DIRECTIONS FOR THIS TASK —
Would you copy out, exactly as written, each line from the one containing "dc.identifier.file" to the end of the records below?

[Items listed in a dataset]
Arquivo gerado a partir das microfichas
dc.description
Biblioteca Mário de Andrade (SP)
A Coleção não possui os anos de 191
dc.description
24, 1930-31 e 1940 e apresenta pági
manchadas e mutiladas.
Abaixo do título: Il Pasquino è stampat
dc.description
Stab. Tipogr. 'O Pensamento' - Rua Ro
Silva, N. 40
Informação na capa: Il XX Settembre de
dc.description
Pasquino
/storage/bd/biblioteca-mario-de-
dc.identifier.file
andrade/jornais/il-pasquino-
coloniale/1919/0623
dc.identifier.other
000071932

EXERCISE ANSWER —
dc.identifier.file
andrade/jornais/il-pasquino-
coloniale/1919/0623
dc.identifier.other
000071932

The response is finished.